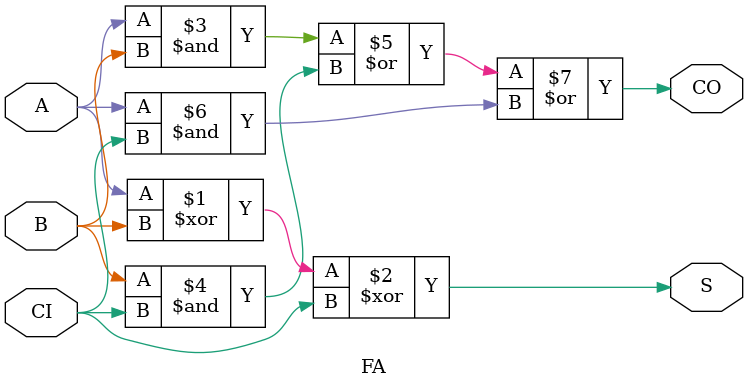
<source format=v>
module Add5BitWith6Bit(A, B, Sum);
    input [4:0] A; // 5-bit input A
    input [5:0] B; // 6-bit input B
    output [6:0] Sum; // 7-bit output Sum

    // Internal wire for carry propagation between adders
    wire [5:0] carry;

    // Full Adder for the first bit (A[0] + B[0])
    FA fa0(
        .A(A[0]),
        .B(B[0]),
        .CI(1'b0),
        .S(Sum[0]),
        .CO(carry[0])
    );

    // Full Adder for the second bit (A[1] + B[1] + carry)
    FA fa1(
        .A(A[1]),
        .B(B[1]),
        .CI(carry[0]),
        .S(Sum[1]),
        .CO(carry[1])
    );

    // Full Adder for the third bit (A[2] + B[2] + carry)
    FA fa2(
        .A(A[2]),
        .B(B[2]),
        .CI(carry[1]),
        .S(Sum[2]),
        .CO(carry[2])
    );

    // Full Adder for the fourth bit (A[3] + B[3] + carry)
    FA fa3(
        .A(A[3]),
        .B(B[3]),
        .CI(carry[2]),
        .S(Sum[3]),
        .CO(carry[3])
    );

    // Full Adder for the fifth bit (A[4] + B[4] + carry)
    FA fa4(
        .A(A[4]),
        .B(B[4]),
        .CI(carry[3]),
        .S(Sum[4]),
        .CO(carry[4])
    );

    // Full Adder for the sixth bit (B[5] + 0 + carry)
    FA fa5(
        .A(1'b0),
        .B(B[5]),
        .CI(carry[4]),
        .S(Sum[5]),
        .CO(Sum[6])  // Final carry-out is part of the sum
    );
endmodule

// Full Adder (FA) module used in the Add5BitWith6Bit module
module FA(A, B, CI, S, CO);
    input A, B, CI;
    output S, CO;

    assign S = A ^ B ^ CI; // Sum calculation using XOR
    assign CO = (A & B) | (B & CI) | (A & CI); // Carry-out calculation using AND and OR gates
endmodule

</source>
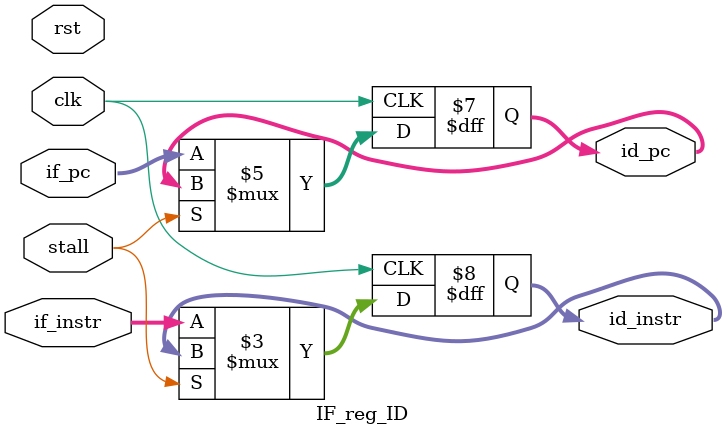
<source format=v>
module IF_reg_ID(
	input clk,
	input rst,
	input stall,
	input [31:0] if_pc,
	input [31:0] if_instr,
	output reg [31:0] id_pc,
    output reg [31:0] id_instr
);


	always@(posedge clk)begin
		// rst??
		if(!stall)begin
			id_pc <= if_pc;
			id_instr <= if_instr;	
		end
	end

endmodule




</source>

※

◆ WHAT YOU WILL DO:
Would you transcribe all of the data exactly, omitting any pictures?

◆ PROBLEM SOLUTION:
<source format=v>
module Add5BitWith6Bit(A, B, Sum);
    input [4:0] A; // 5-bit input A
    input [5:0] B; // 6-bit input B
    output [6:0] Sum; // 7-bit output Sum

    // Internal wire for carry propagation between adders
    wire [5:0] carry;

    // Full Adder for the first bit (A[0] + B[0])
    FA fa0(
        .A(A[0]),
        .B(B[0]),
        .CI(1'b0),
        .S(Sum[0]),
        .CO(carry[0])
    );

    // Full Adder for the second bit (A[1] + B[1] + carry)
    FA fa1(
        .A(A[1]),
        .B(B[1]),
        .CI(carry[0]),
        .S(Sum[1]),
        .CO(carry[1])
    );

    // Full Adder for the third bit (A[2] + B[2] + carry)
    FA fa2(
        .A(A[2]),
        .B(B[2]),
        .CI(carry[1]),
        .S(Sum[2]),
        .CO(carry[2])
    );

    // Full Adder for the fourth bit (A[3] + B[3] + carry)
    FA fa3(
        .A(A[3]),
        .B(B[3]),
        .CI(carry[2]),
        .S(Sum[3]),
        .CO(carry[3])
    );

    // Full Adder for the fifth bit (A[4] + B[4] + carry)
    FA fa4(
        .A(A[4]),
        .B(B[4]),
        .CI(carry[3]),
        .S(Sum[4]),
        .CO(carry[4])
    );

    // Full Adder for the sixth bit (B[5] + 0 + carry)
    FA fa5(
        .A(1'b0),
        .B(B[5]),
        .CI(carry[4]),
        .S(Sum[5]),
        .CO(Sum[6])  // Final carry-out is part of the sum
    );
endmodule

// Full Adder (FA) module used in the Add5BitWith6Bit module
module FA(A, B, CI, S, CO);
    input A, B, CI;
    output S, CO;

    assign S = A ^ B ^ CI; // Sum calculation using XOR
    assign CO = (A & B) | (B & CI) | (A & CI); // Carry-out calculation using AND and OR gates
endmodule

</source>
<source format=v>
module IF_reg_ID(
	input clk,
	input rst,
	input stall,
	input [31:0] if_pc,
	input [31:0] if_instr,
	output reg [31:0] id_pc,
    output reg [31:0] id_instr
);


	always@(posedge clk)begin
		// rst??
		if(!stall)begin
			id_pc <= if_pc;
			id_instr <= if_instr;	
		end
	end

endmodule




</source>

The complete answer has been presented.